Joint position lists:
=======
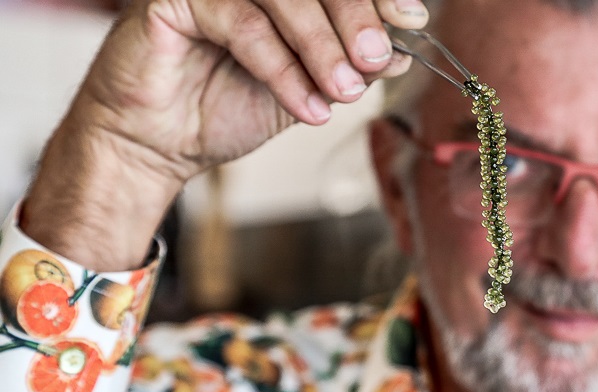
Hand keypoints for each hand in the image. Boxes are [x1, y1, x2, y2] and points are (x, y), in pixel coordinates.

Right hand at [23, 0, 422, 269]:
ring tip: (343, 91)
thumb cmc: (227, 107)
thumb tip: (400, 51)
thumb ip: (348, 66)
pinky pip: (243, 25)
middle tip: (375, 60)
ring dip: (321, 46)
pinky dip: (282, 69)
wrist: (161, 145)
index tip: (411, 20)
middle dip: (355, 19)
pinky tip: (308, 107)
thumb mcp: (306, 89)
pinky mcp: (174, 0)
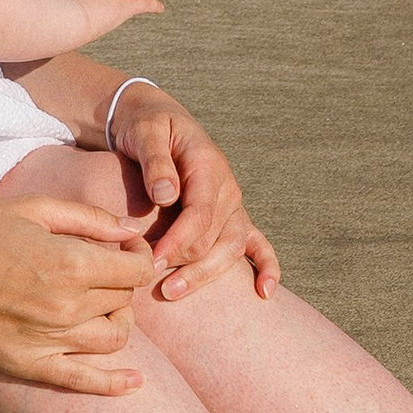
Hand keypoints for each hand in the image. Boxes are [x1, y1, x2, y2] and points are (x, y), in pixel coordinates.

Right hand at [0, 197, 155, 393]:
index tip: (126, 247)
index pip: (136, 270)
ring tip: (103, 304)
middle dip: (124, 281)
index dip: (138, 255)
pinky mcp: (29, 365)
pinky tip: (135, 383)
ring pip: (113, 339)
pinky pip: (83, 381)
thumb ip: (88, 218)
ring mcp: (49, 342)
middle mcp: (67, 308)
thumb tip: (129, 231)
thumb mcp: (33, 209)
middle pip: (124, 301)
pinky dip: (114, 384)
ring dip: (119, 319)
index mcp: (71, 264)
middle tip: (107, 267)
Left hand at [107, 80, 279, 305]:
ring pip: (231, 248)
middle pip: (216, 238)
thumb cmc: (148, 126)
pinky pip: (257, 243)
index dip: (177, 240)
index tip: (152, 260)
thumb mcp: (146, 131)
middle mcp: (227, 188)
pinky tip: (264, 292)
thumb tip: (165, 195)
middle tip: (150, 279)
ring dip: (205, 274)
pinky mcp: (231, 215)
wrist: (157, 120)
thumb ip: (156, 161)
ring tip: (172, 292)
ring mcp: (233, 204)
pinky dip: (266, 267)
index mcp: (208, 165)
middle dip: (186, 264)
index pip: (200, 214)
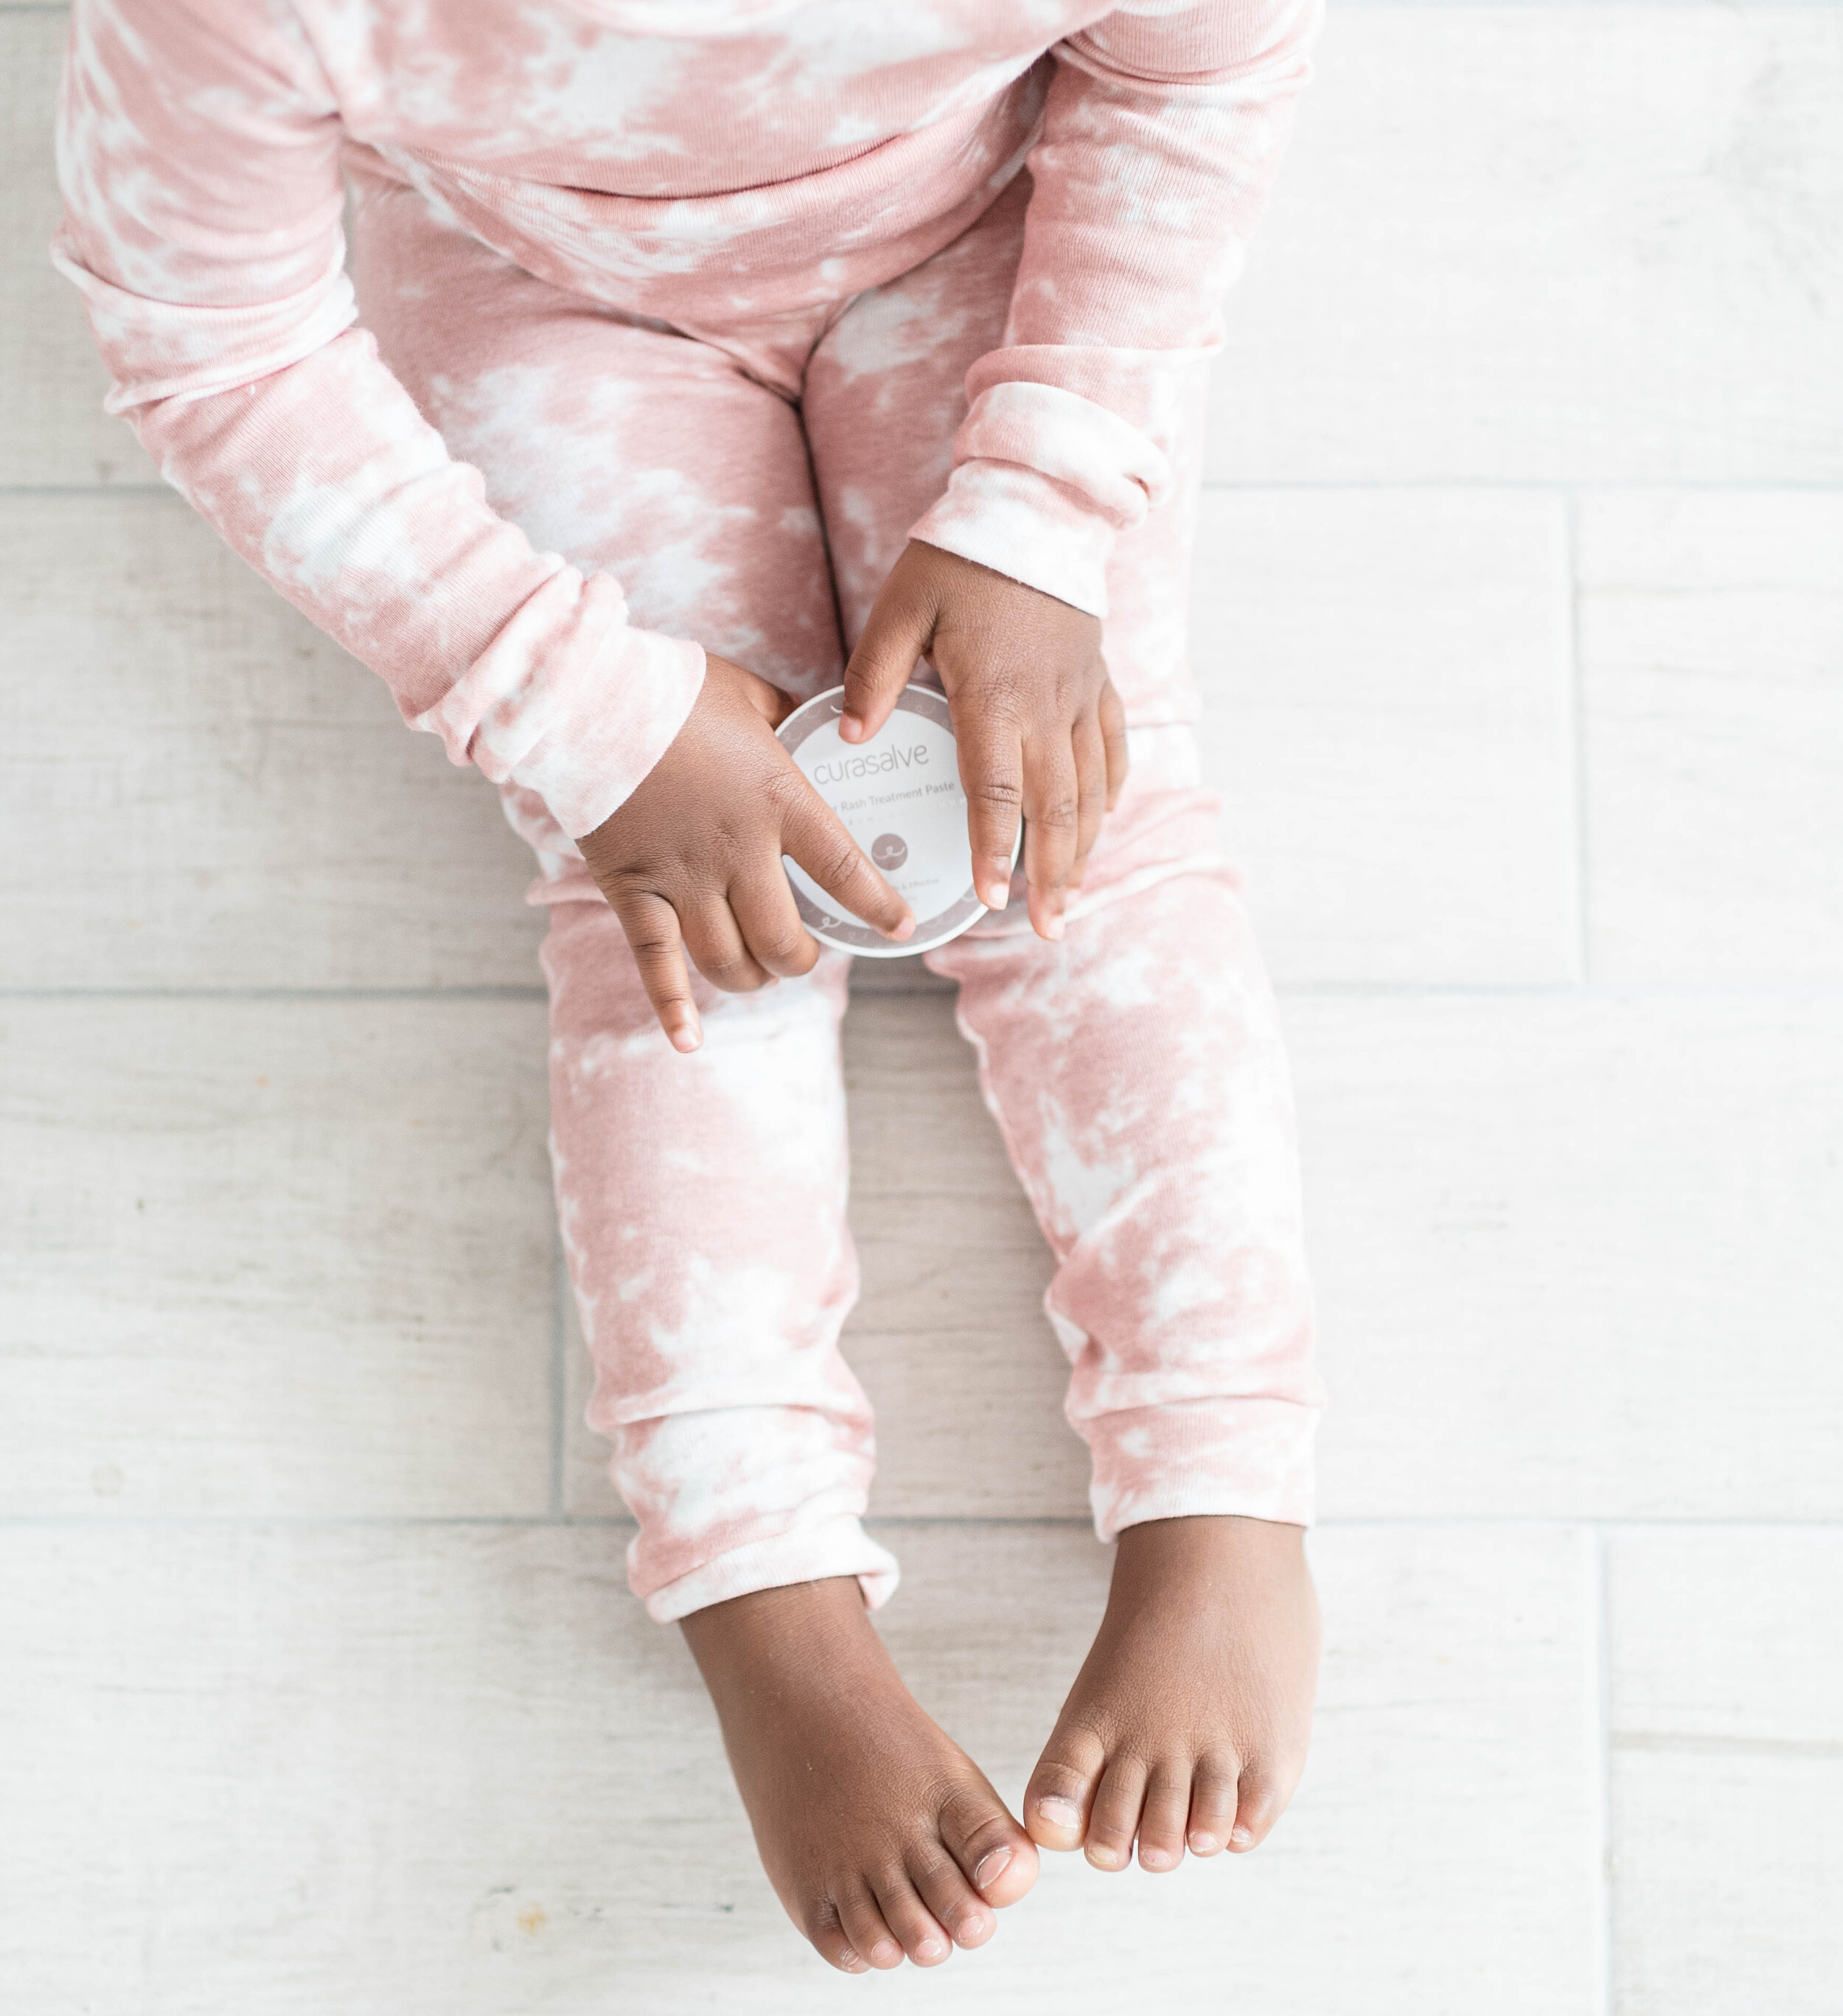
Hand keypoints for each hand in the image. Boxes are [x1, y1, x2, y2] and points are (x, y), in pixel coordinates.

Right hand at [578, 655, 914, 1051]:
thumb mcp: (751, 695)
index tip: (900, 927)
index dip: (876, 905)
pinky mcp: (632, 889)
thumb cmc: (673, 689)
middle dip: (800, 959)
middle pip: (782, 937)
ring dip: (752, 978)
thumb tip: (814, 723)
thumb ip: (789, 719)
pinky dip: (671, 1005)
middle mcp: (736, 850)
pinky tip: (688, 1039)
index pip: (842, 868)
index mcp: (777, 800)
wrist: (587, 696)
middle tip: (804, 953)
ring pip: (728, 959)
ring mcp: (682, 876)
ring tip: (760, 974)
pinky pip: (654, 961)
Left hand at [842, 542, 1127, 940]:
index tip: (991, 901)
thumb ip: (872, 674)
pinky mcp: (1099, 680)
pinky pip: (1113, 749)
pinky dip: (1110, 794)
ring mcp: (1081, 695)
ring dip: (1083, 850)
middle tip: (1045, 930)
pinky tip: (1099, 827)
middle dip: (1051, 877)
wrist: (1036, 506)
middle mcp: (1047, 705)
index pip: (998, 790)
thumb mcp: (899, 605)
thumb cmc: (960, 556)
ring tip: (1070, 899)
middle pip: (1056, 809)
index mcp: (994, 694)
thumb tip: (850, 738)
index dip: (995, 851)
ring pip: (1090, 790)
=======
[DIRECTIONS FOR THIS TASK]: Every line of the data above should be quoted exactly. Omit the pictures.

[SOLUTION]:
Hand keypoints for each hand in the image. Boxes are [x1, y1, x2, y2] and points are (x, y), in pixel coordinates.

Right hand at [23, 0, 422, 269]:
ring tip: (343, 91)
thumb cmc: (227, 107)
thumb tip: (400, 51)
thumb ip: (348, 66)
pinky pip: (243, 25)
middle tip: (375, 60)
ring dip: (321, 46)
pinky dip: (282, 69)
wrist: (161, 145)
index tip: (411, 20)
middle dip: (355, 19)
pinky tip: (308, 107)
thumb mcp: (306, 89)
pinky mcp: (174, 0)
Hand keypoints for each hand in the image. Boxes are [x1, y1, x2, y2] and points are (x, y), in pixel coordinates.

Right hand at [0, 197, 155, 393]:
index tip: (126, 247)
index pip: (136, 270)
ring tip: (103, 304)
middle dip: (124, 281)
index dip: (138, 255)
pinky mcp: (29, 365)
pinky tip: (135, 383)
ring pip: (113, 339)
pinky pip: (83, 381)
thumb ip: (88, 218)
ring mcp: (49, 342)
middle mcp: (67, 308)
thumb tip: (129, 231)
thumb mcp: (33, 209)
middle pip: (124, 301)
pinky dip: (114, 384)
ring dip: (119, 319)
index mcp: (71, 264)
middle tip: (107, 267)
Left hand at [107, 80, 279, 305]:
ring pip: (231, 248)
middle pip: (216, 238)
thumb cmc: (148, 126)
pinky pip: (257, 243)
index dip: (177, 240)
index tip: (152, 260)
thumb mcp: (146, 131)
middle mcp: (227, 188)
pinky tip: (264, 292)
thumb tip: (165, 195)
middle tip: (150, 279)
ring dip: (205, 274)
pinky mcp: (231, 215)
wrist: (157, 120)
thumb ip: (156, 161)
ring tip: (172, 292)
ring mcp: (233, 204)
pinky dip: (266, 267)
index mcp: (208, 165)
middle dip: (186, 264)
index pip: (200, 214)
Hand keypoints for each hand in the image. Boxes are [x1, y1, x2, y2] and points are (x, y), in pixel coordinates.

Right hand at [578, 655, 914, 1051]:
thumb mcp: (751, 695)
index tip: (900, 927)
index dip: (876, 905)
pinky mcp: (632, 889)
thumb cmc: (673, 689)
middle dip: (800, 959)
middle pip: (782, 937)
ring dip: (752, 978)
thumb tip: (814, 723)
thumb ip: (789, 719)
pinky dip: (671, 1005)
middle mcp: (736, 850)
pinky tip: (688, 1039)
index pip: (842, 868)
index mcp: (777, 800)
wrist: (587, 696)
middle tip: (804, 953)
ring pip: (728, 959)
ring mcp: (682, 876)
ring tip: (760, 974)
pinky pip: (654, 961)
Left hand at [842, 542, 1127, 940]:
index tip: (991, 901)
thumb ip: (872, 674)
pinky mcp: (1099, 680)
pinky pip: (1113, 749)
pinky dip: (1110, 794)
ring mcp: (1081, 695)
ring dip: (1083, 850)
middle tip: (1045, 930)
pinky tip: (1099, 827)
middle dip: (1051, 877)
wrist: (1036, 506)
middle mcp: (1047, 705)
index pip: (998, 790)
thumb mcp: (899, 605)
thumb cmc: (960, 556)
ring tip: (1070, 899)
middle pip: (1056, 809)
index mcp: (994, 694)
thumb tip: (850, 738)
index dip: (995, 851)
ring pip: (1090, 790)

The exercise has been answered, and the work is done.